4,780 and Counting
Natural History, July, 1999 by James Hanken
As amphibians disappear, scientists race to discover how many species are out there.
Among the worrisome indicators of deteriorating environments worldwide is the well-documented decline in the number of amphibians--frogs and toads, salamanders and newts, and their legless, wormlike kin, the caecilians. To understand the full scope of the problem, scientists need to determine not only how many species are declining but also how many living amphibian species there are in the first place. The latter task is complicated by the recent realization that this number is much higher than previously thought.
The total number of known, named amphibian species grew by nearly 20 percent (from 4,003 to 4,780) between 1985 and 1995--an astonishing increase, especially for such a well-liked and well-studied group. Moreover, the count is likely to exceed 5,000 by the year 2000.
There are several reasons for this surge. One is that species continue to be discovered in the traditional way: by people who keep their eyes and ears open while in the field. In just the past year, several new frogs and salamanders were reported from remote localities in Mexico, Brazil, New Zealand, and Nepal. Closer to home, a new species of slender salamander, genus Batrachoseps, turned up in 1997 in the San Gabriel Mountains, less than thirty miles from downtown Los Angeles.
Others have been uncovered in the lab, with the help of molecular techniques. Analyzing geographic variation in DNA and proteins, biologists have identified many cases of wide-ranging "species" that turned out to be several identical-looking but genetically distinct species, each with its own restricted distribution. The mountain dusky salamander (Desmognathus ochrophaeus), which lives along streams in the Appalachian Mountains from New York to Alabama, was recently split into four species--and some researchers believe that more divisions may be in order. Such species often differ from one another in subtle but important ways--in their behavior, reproductive biology, physiology, and habitat use.

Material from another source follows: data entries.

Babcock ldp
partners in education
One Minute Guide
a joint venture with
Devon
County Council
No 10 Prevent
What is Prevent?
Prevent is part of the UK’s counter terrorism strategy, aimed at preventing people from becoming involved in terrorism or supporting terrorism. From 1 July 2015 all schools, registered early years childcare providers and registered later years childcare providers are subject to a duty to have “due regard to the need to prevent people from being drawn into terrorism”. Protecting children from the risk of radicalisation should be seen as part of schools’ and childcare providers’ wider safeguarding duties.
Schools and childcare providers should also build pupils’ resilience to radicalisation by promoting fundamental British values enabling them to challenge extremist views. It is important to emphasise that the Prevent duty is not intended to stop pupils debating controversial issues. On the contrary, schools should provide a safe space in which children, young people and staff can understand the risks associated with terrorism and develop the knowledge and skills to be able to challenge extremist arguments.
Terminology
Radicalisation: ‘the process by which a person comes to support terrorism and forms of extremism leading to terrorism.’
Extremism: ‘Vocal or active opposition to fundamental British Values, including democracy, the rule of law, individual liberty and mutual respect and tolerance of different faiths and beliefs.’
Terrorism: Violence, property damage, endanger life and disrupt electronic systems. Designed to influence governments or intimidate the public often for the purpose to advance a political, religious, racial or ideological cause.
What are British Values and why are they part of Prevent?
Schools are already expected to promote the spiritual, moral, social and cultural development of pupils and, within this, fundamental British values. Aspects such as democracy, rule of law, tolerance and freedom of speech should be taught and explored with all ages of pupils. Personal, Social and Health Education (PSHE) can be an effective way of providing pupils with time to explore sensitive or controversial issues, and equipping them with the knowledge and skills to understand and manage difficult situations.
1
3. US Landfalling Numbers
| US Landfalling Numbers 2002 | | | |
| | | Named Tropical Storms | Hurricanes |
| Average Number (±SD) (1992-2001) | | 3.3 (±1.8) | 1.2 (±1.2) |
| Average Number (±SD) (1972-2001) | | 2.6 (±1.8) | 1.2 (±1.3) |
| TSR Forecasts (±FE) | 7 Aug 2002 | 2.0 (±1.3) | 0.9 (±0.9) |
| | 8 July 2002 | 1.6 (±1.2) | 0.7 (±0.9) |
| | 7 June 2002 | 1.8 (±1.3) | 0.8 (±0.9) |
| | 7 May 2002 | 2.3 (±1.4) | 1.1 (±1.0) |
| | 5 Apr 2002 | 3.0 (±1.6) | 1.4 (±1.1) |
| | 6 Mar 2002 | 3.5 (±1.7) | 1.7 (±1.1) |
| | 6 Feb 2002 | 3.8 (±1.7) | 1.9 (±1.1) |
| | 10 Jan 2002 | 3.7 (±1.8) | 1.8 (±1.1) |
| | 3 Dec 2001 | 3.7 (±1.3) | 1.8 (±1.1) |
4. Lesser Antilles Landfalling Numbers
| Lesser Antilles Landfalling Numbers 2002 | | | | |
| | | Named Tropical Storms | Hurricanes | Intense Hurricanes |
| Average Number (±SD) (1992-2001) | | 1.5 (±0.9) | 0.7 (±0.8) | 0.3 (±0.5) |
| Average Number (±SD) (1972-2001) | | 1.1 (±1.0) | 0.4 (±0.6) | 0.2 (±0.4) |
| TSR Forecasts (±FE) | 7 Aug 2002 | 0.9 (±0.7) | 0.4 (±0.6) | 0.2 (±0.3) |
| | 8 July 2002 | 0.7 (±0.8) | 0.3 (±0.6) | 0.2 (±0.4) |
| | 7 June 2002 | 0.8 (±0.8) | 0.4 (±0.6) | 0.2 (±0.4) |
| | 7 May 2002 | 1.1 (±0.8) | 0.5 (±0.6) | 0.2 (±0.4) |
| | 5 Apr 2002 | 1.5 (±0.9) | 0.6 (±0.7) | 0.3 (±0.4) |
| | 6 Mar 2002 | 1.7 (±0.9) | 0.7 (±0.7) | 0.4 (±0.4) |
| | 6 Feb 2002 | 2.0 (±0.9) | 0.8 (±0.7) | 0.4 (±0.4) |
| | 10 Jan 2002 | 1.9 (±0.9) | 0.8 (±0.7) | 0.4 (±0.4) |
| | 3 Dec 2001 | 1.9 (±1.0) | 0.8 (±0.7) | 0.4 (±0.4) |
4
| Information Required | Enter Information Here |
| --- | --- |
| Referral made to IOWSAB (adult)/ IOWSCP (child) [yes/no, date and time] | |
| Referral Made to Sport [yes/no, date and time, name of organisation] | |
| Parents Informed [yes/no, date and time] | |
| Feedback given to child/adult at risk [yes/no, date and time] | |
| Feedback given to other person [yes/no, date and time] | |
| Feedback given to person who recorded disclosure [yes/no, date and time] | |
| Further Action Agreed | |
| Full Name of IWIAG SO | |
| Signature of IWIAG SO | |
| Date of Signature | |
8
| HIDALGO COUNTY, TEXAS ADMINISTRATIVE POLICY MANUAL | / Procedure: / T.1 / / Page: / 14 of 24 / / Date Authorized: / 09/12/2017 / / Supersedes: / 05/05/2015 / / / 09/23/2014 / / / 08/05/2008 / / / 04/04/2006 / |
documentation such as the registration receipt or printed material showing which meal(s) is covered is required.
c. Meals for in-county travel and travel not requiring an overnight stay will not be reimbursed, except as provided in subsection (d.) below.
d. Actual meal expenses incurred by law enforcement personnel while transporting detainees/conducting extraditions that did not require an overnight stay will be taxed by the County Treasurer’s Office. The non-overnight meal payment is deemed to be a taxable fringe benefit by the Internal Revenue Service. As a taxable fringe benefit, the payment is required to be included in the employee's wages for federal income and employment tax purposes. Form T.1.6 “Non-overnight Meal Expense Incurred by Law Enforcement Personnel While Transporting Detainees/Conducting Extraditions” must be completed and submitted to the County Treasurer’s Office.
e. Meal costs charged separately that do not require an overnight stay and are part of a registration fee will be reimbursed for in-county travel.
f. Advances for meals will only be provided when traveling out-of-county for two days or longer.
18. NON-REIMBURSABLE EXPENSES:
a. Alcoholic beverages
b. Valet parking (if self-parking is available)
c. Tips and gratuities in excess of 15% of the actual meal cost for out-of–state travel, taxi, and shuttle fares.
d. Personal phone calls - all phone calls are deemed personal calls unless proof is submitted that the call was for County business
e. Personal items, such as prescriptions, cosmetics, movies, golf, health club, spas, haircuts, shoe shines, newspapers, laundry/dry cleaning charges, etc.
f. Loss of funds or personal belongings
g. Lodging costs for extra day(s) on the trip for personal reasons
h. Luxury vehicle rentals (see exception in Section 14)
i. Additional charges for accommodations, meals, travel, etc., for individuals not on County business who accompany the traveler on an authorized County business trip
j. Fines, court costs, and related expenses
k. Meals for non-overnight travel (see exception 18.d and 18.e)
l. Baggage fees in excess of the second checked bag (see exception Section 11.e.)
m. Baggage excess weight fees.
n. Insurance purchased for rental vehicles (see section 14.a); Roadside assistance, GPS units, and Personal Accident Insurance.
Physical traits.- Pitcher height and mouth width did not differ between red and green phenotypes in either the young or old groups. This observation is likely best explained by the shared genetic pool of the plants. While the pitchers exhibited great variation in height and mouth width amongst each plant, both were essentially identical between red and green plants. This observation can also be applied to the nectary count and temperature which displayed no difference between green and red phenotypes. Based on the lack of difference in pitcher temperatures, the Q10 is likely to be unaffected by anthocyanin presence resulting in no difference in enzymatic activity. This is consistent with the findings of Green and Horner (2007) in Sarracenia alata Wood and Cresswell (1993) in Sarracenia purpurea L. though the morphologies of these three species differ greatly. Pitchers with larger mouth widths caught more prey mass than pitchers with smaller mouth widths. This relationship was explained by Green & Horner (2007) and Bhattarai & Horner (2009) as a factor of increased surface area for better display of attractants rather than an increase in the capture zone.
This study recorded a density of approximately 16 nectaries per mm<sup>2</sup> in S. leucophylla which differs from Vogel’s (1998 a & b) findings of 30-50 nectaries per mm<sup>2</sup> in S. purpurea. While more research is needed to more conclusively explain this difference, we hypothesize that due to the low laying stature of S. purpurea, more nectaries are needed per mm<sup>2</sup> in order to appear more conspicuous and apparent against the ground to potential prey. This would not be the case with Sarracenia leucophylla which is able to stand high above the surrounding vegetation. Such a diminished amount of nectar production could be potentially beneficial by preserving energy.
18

Some new classifications are the result of a change in the working definition of species. Until a few years ago, most biologists accepted the "biological species" concept, defining species according to their ability to interbreed. Today many taxonomists instead favor a historical approach that emphasizes the independent evolution of particular populations. This approach allows taxonomists to regard certain potentially (or even actually) interbreeding populations as separate species, as long as it can be shown (or safely presumed) that the populations will remain evolutionarily independent. Amphibians are especially likely to diversify this way, because they tend to remain near home their whole lives and to have little to do with individuals from other populations, sometimes even those living less than a mile away. Given enough time, these independently evolving populations may become separate species.
Regardless of how one defines a species, amphibian taxonomy can be anything but straightforward. The Ensatina salamanders of the Pacific coast of North America are an extreme case. These beautiful amphibians vary widely in coloration (often strikingly blotched with black or orange) and habitat (some living in damp fir forests, others in nearly dry canyons), but because their overall distribution is more or less continuous, and because many distinct types appear to interbreed, they have been regarded as a single species, Ensatina eschscholtzii. In response to ongoing genetic and morphological studies, however, opinions now range widely on how many species there are. Some put the number as high as eleven.
Species number is a critical component of biological diversity; every species is a unique experiment in evolution, often going back millions of years. As biologists discover new species of amphibians, they remind us just how richly endowed with life our planet is. Unfortunately, their findings underscore the magnitude of the current global crisis in biodiversity.
Starting this fall, James Hanken will be a professor in the Department of Organismic and Evolutionary Biology at Harvard University and curator of herpetology at Harvard Museum of Comparative Zoology.